Of few days, and full of trouble ... and laughs

Advance publicity for Catherine Ryan Hyde's "Electric God" claims that it's a modern retelling of Job.

I should think that's hardly a selling point. After all, most country-western music is a modern retelling of Job, but that allusion doesn't sell records. (e.g. "My dog dieth, my truck breaketh, and my honey she leaveth me.")

Yes, Hyde has constructed her novel around biblical themes of tragedy and forgiveness, but "Electric God" is also one of the most entertaining novels I've read this year. Imagine if Fanny Flagg had written the Old Testament.

(The book won't appear in stores till later this fall when a movie based on Hyde's previous novel, "Pay It Forward," opens in theaters.)

At the start of "Electric God," Hayden Reese is having a pretty bad 50th birthday: He doesn't have a job. His family is gone. His girlfriend dumps him. And yes, his dog dies.

The baby opossum he finds by the highway is suddenly the most important thing in his miserable world. Something visceral is obviously working on Hayden. His need to care for helpless creatures is so strong that he breaks the vet's jaw when the opossum dies.

In fact, Hayden's temper has broken just about everything. Convinced God doesn't have the guts to show His face, over the years Hayden has beaten a variety of people close to death.

The sheriff, his only real friend, shakes his head: "Seems like you've had more than your fair share of trouble."

"Seems like," Hayden answers.

"Some'd say you bring a lot of it on yourself, though. There'd be those who might reason you're practically out there looking for all the trouble you can lay in store."

"I hope I never have to meet them and hear it for myself, then."

"Oh, they're all around you, Hayden. It's just, nobody's quite so sure of you as to say a thing like that to your face."

"You just did."

"I got you cuffed, though."

"Anybody can have a bad day."

In fact, Hayden's bad day has been going on for 15 years. The novel's middle section jumps back to 1971 when Hayden, his wife, and their little girl are enjoying a busy, happy life. They hardly have the riches of Job, but his wife is in medical school and

their daughter is at that age of almost unbelievable cuteness.
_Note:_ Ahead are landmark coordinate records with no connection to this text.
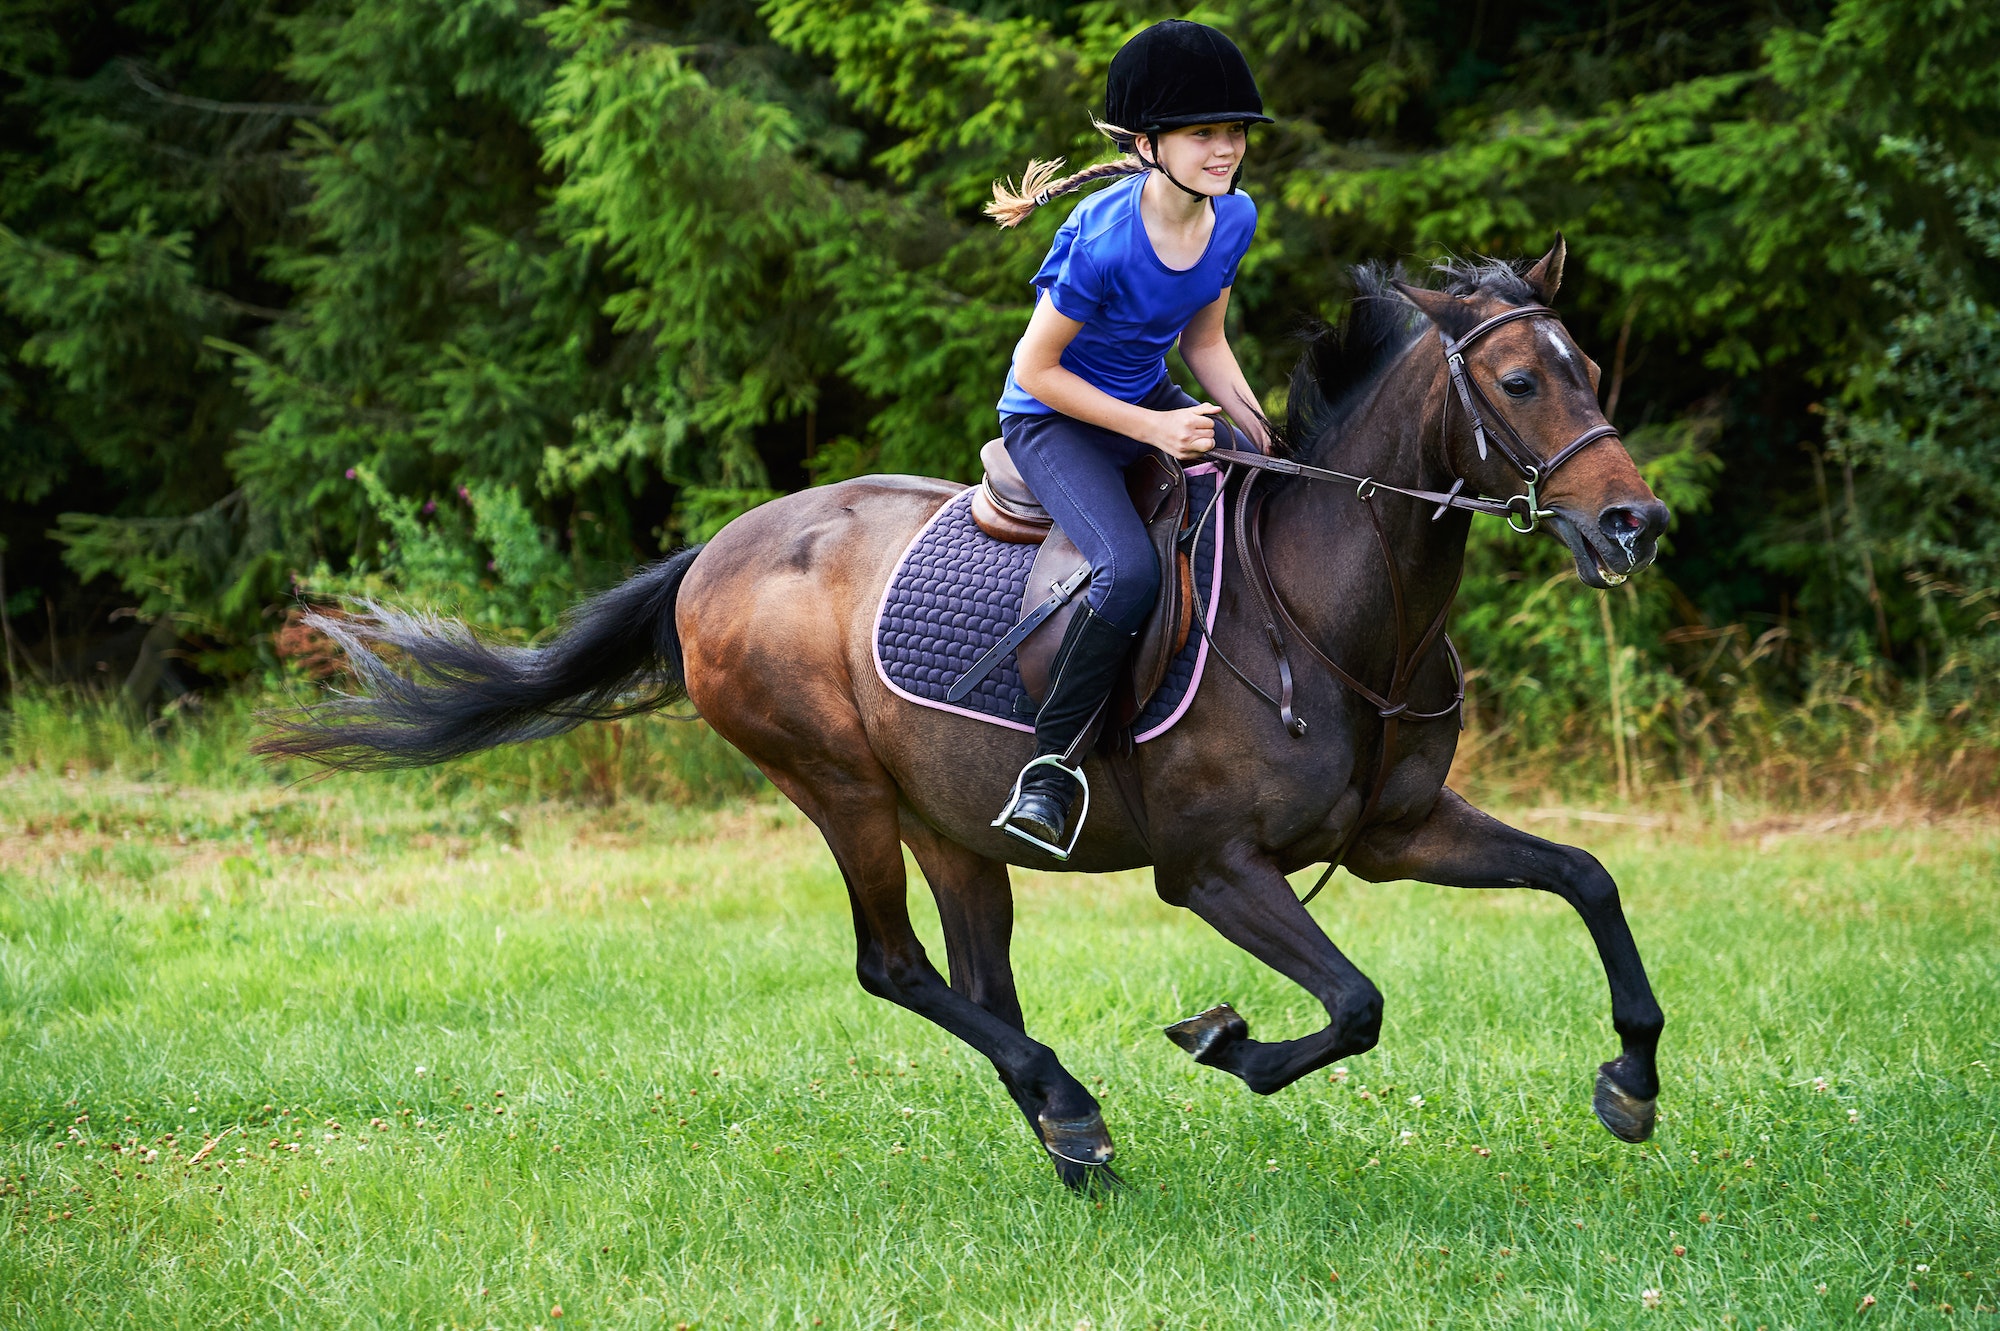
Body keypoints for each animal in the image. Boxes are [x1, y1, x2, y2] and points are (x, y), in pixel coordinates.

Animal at [262, 238, 1671, 1191]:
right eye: (1515, 383)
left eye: (1592, 368)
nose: (1634, 523)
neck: (1334, 608)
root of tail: (717, 548)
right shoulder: (1211, 868)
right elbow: (1356, 1002)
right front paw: (1223, 1040)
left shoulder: (1396, 831)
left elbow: (1587, 878)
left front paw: (1631, 1080)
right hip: (840, 789)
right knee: (894, 966)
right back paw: (1071, 1106)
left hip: (954, 821)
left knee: (976, 977)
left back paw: (1069, 1132)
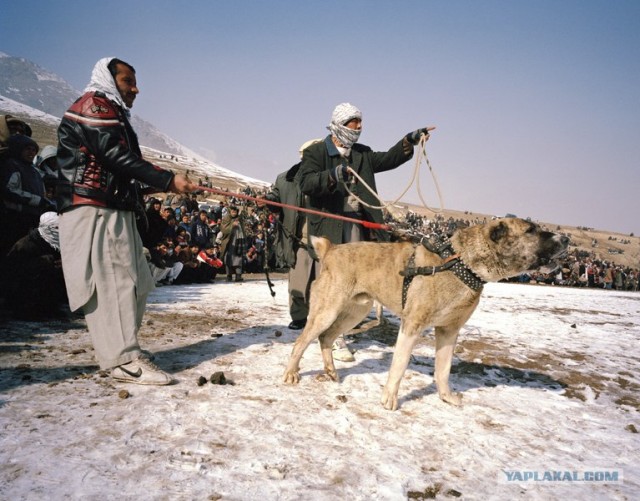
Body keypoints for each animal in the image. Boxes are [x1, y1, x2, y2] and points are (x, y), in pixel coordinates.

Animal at [282, 219, 568, 410]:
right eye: (530, 230)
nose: (565, 239)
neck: (460, 263)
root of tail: (331, 249)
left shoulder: (449, 331)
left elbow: (443, 370)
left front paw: (446, 397)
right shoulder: (412, 324)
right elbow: (399, 365)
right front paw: (389, 400)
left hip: (356, 310)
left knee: (326, 338)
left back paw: (331, 371)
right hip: (327, 310)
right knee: (301, 342)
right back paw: (291, 373)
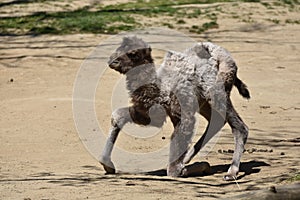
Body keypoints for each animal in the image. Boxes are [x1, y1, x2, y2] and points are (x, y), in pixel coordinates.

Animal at [99, 36, 250, 181]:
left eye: (133, 53)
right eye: (119, 47)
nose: (112, 61)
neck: (161, 88)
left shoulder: (181, 111)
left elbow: (173, 169)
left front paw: (199, 167)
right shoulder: (153, 113)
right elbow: (118, 115)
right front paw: (107, 164)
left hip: (216, 92)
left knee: (239, 126)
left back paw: (231, 173)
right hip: (203, 101)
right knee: (217, 121)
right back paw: (189, 157)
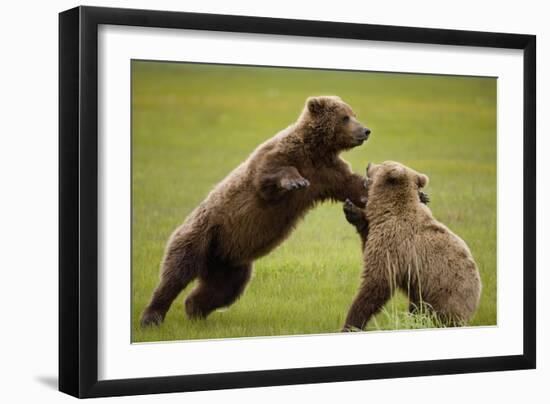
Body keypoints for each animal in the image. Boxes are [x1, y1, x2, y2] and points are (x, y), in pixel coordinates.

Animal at [141, 95, 376, 328]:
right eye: (345, 117)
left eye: (353, 114)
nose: (365, 130)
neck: (316, 150)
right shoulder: (282, 156)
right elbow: (268, 175)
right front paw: (296, 181)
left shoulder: (327, 172)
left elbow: (352, 184)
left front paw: (368, 186)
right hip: (201, 235)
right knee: (176, 273)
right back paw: (152, 316)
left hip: (230, 264)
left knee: (222, 290)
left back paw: (195, 311)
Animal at [344, 159, 484, 330]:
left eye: (383, 163)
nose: (368, 164)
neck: (388, 209)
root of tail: (477, 295)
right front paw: (352, 210)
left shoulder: (395, 244)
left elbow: (377, 282)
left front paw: (351, 323)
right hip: (423, 294)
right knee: (417, 309)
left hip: (446, 294)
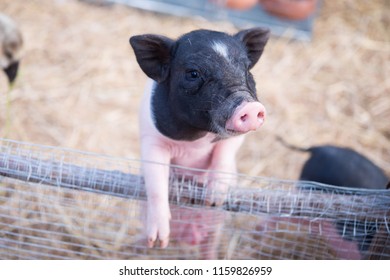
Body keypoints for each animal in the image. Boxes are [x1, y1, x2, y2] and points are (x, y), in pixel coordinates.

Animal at [129, 27, 270, 256]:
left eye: (247, 68)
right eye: (193, 73)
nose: (250, 107)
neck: (196, 141)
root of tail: (188, 236)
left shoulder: (233, 139)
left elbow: (223, 156)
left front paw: (214, 199)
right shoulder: (151, 139)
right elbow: (157, 182)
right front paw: (158, 240)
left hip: (215, 225)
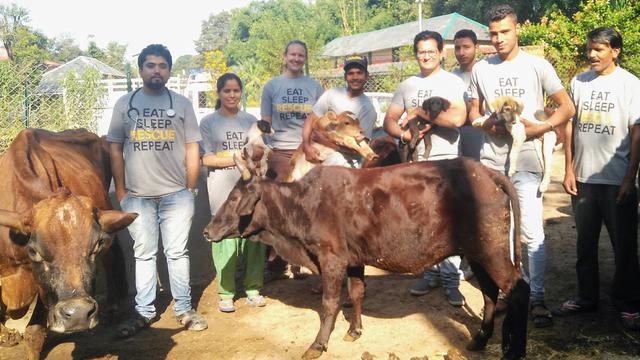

Then, in a moment of wrenching tragedy, their domestic bliss is derailed. Hyde's story-telling style, always brisk, can knock the wind out of you. In the wake of this accident, Hayden prays, but nobody answers. The complexity of his grief makes all that well-meaning advice about "getting on with it" sound cruel and silly. He questions a priest, but canned references to the unquestionable ways of God don't bring him any solace. "I have always hated the book of Job," he admits.

When the story jumps back further to Hayden's childhood, we discover that his anger has even deeper roots. He was raised by a brutal fundamentalist who should have heard the echo of Jacob and Esau in the way he cruelly favored one son over the other. Finally, a clever twist of the Cain and Abel story leaves Hayden hating himself for failing to save his self-destructive brother from the wrath of the "electric God."

Highlighting these biblical allusions, though, may give the wrong impression. There's nothing heavy handed or scriptural about this engaging novel. Hyde stays carefully out of the way, letting the characters' dialogue carry the story whenever possible. The effect is surprisingly charming, sad, and sweet. The ingredients of even her most sentimental moments are so pure they rarely seem manipulative.

The last section of the book brings us back to the present as Hayden completes his descent into the ash pit. During a shoving match with his girlfriend's husband, he runs up against an opponent he can't beat into submission. When he wakes up after a 10-week coma with a chest full of buckshot, he finally starts to consider God's rhetorical question to Jonah, "Doest thou well to be so angry?"

From this point on, his mental reconstruction is more painful than any physical therapy he has to endure. Having lived a life founded on anger and self-righteous hatred, Hayden finds himself limping uneasily toward forgiveness. No audible answers come from on high, but answers do slowly come.

Hyde has some nerve to reach back to such an ancient, existential myth while plunging forward with a sweet story like this one. But, of course, it takes guts to question that whirlwind.

Not to give anything away, but the Lord blessed the latter end of Hayden more than his beginning. When they're through with "Electric God," readers are likely to feel the same way.